The survivor’s nil rate band can be increased by up to 100%, or one additional nil rate band. Thus, a surviving spouse’s nil rate band can increase to a maximum of £650,000 (NB ‘residence nil rate bands’ are not considered in this article).
Some individuals have wills with legacies (e.g., to a family discretionary trust) up to the amount of their available nil rate band. However, care is needed with the wording of the will.
For example, if the surviving spouse’s will leaves a sum ‘that is equal to an amount that will not give rise to an IHT charge’ to the trust, in HMRC’s view that amount will include any nil rate band transferred from the first spouse to die (see HMRC’s Inheritance Tax manual at IHTM43065).
Consequently, in the above example if the trustees distributed trust assets to a beneficiary before the trust’s first ten-year anniversary an IHT ‘exit charge’ could result, due to how the IHT is calculated.
What does it mean?
The inclusion of the transferred nil rate band from the first death with the survivor’s own nil rate band can also cause difficulties in interpreting the survivor’s intentions in their will.
For example, in Loring v Woodland Trust  EWCA Civ 1314, the deceased died on 1 September 2011. Her will included the following nil rate band clause (with residue being left to charity):
“My trustees shall set aside out of my residuary estate assets or cash of an aggregate value equal to such sum as is at the date of my death the amount of my unused nil rate band for Inheritance Tax and to hold the same for such of the following as shall survive me…”
The net value of the deceased’s estate was £680,805. She survived her husband.

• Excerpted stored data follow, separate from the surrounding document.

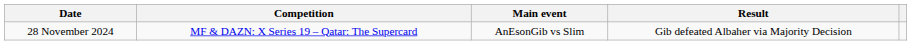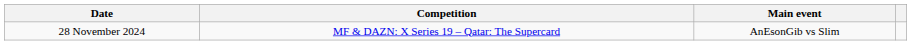- column: Result | Gib defeated Albaher via Majority Decision
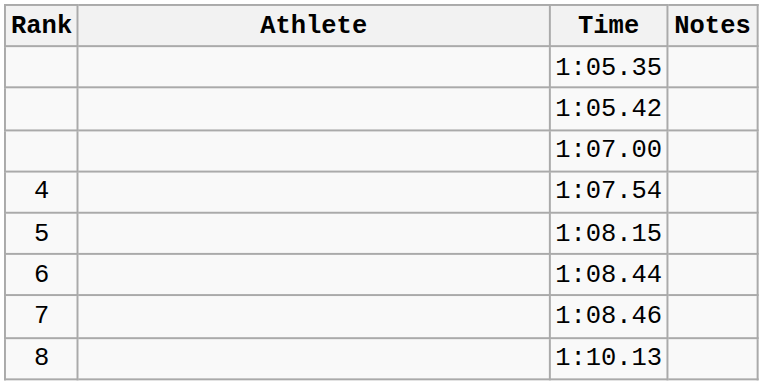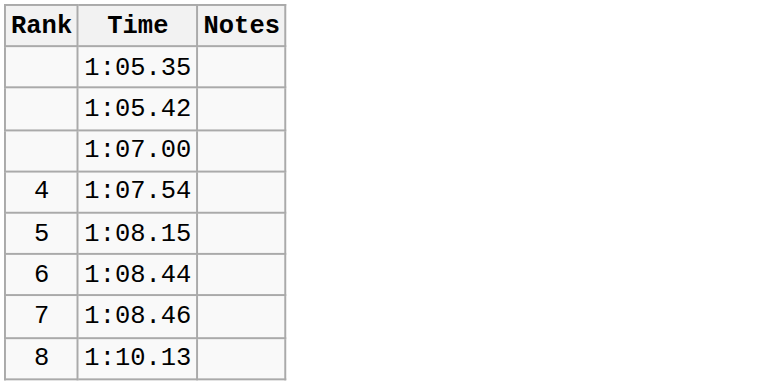- column: Athlete
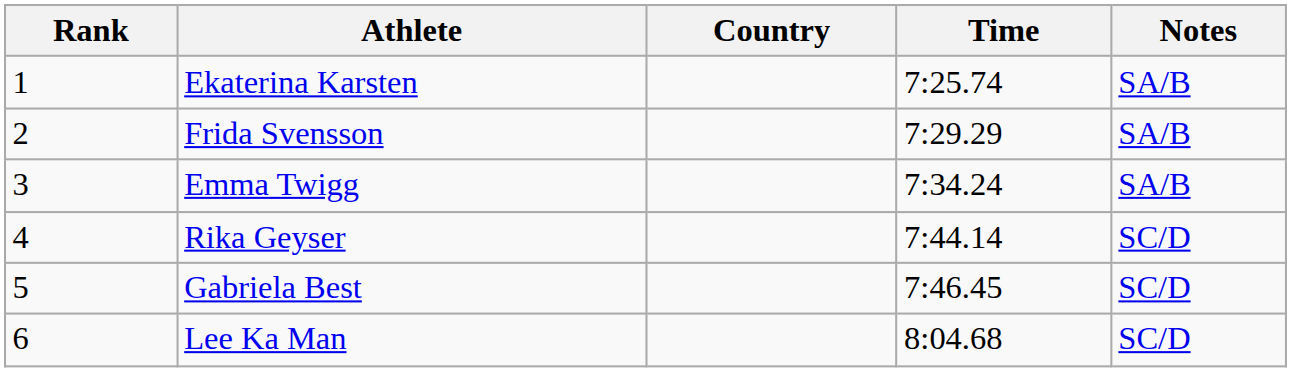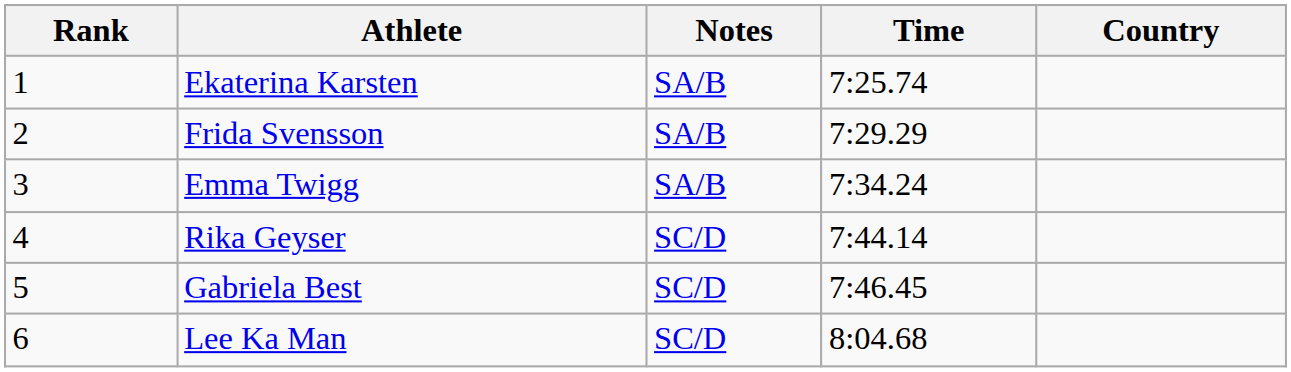columns swapped: Country <-> Notes
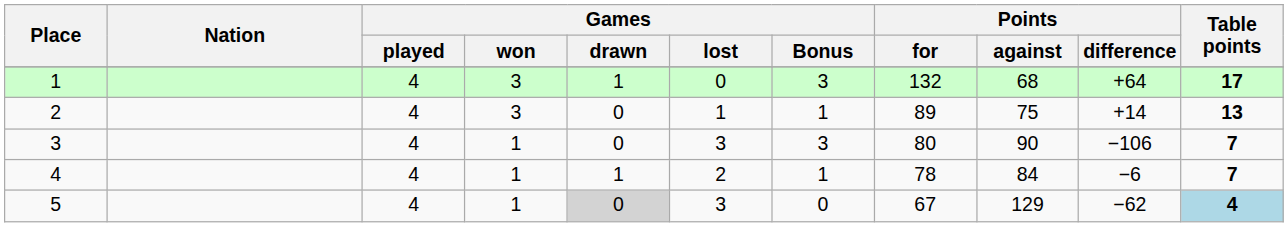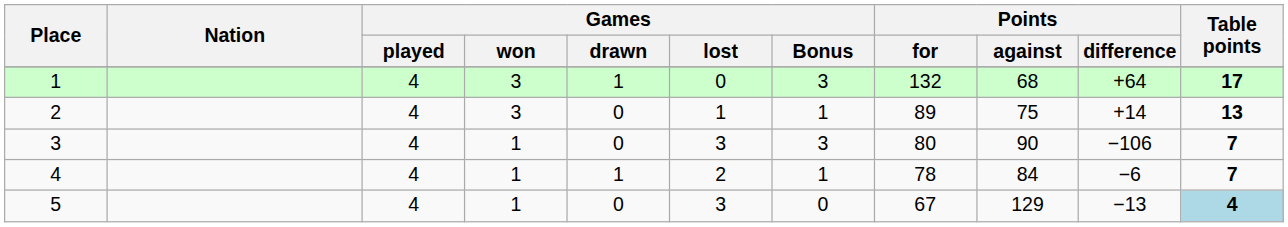5 | Games / drawn: lightgrey background -> no background
5 | Points / difference: −62 -> −13
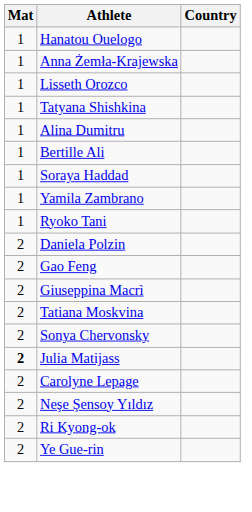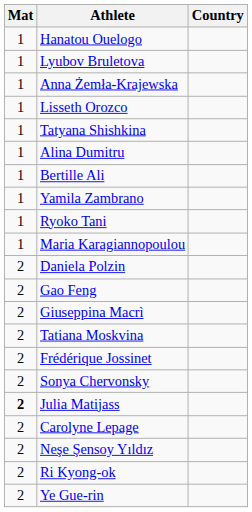+ row: 1 | Lyubov Bruletova
- row: 1 | Soraya Haddad
+ row: 1 | Maria Karagiannopoulou
+ row: 2 | Frédérique Jossinet
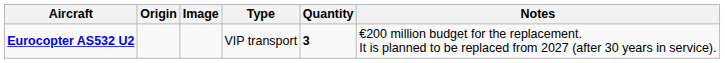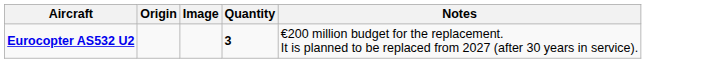- column: Type | VIP transport
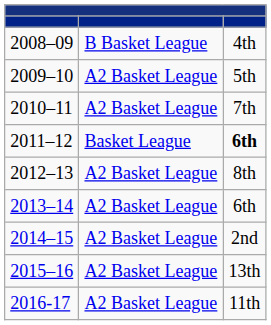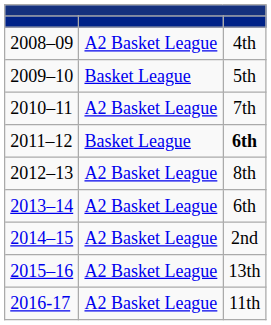2008–09 | column 2: B Basket League -> A2 Basket League
2009–10 | column 2: A2 Basket League -> Basket League
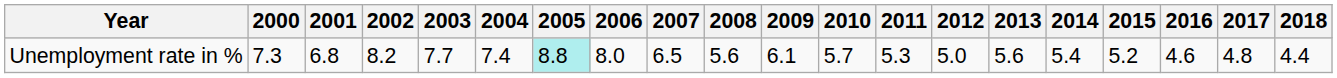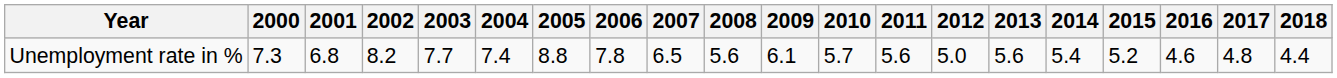Unemployment rate in % | 2005: paleturquoise background -> no background
Unemployment rate in % | 2006: 8.0 -> 7.8
Unemployment rate in % | 2011: 5.3 -> 5.6
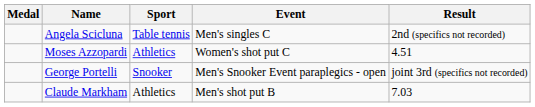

Her personal representatives claimed her husband’s TNRB in full. The question was whether the effect of the above will clause was to pass £325,000 (i.e., the deceased’s nil rate band) or £650,000 (i.e., both spouse’s nil rate bands) to the beneficiaries under that clause (i.e., members of the deceased’s family). The residuary gift to charity was therefore either £355,805 or £30,805.
The charity contended that the family was only entitled to the deceased’s nil rate band of £325,000, and not her husband’s transferred nil rate band as well. This would increase the gift to the charity. The family argued the opposite, such that the legacy to them was £650,000.
The Court of Appeal concluded that the clause should be construed to mean that the legacy to the family members amounted to £650,000, being the amount of the enhanced nil rate band, and dismissed the charity’s appeal.
HMRC’s guidance (at tinyurl.com/HMRC-IHTM43065) includes specimen will clauses, together with comments by HMRC about which clauses are effective to pass unused nil rate band, and which are not. However, best practice is for wills to be prepared by suitably qualified and experienced professionals, and to avoid using ‘homemade’ wills.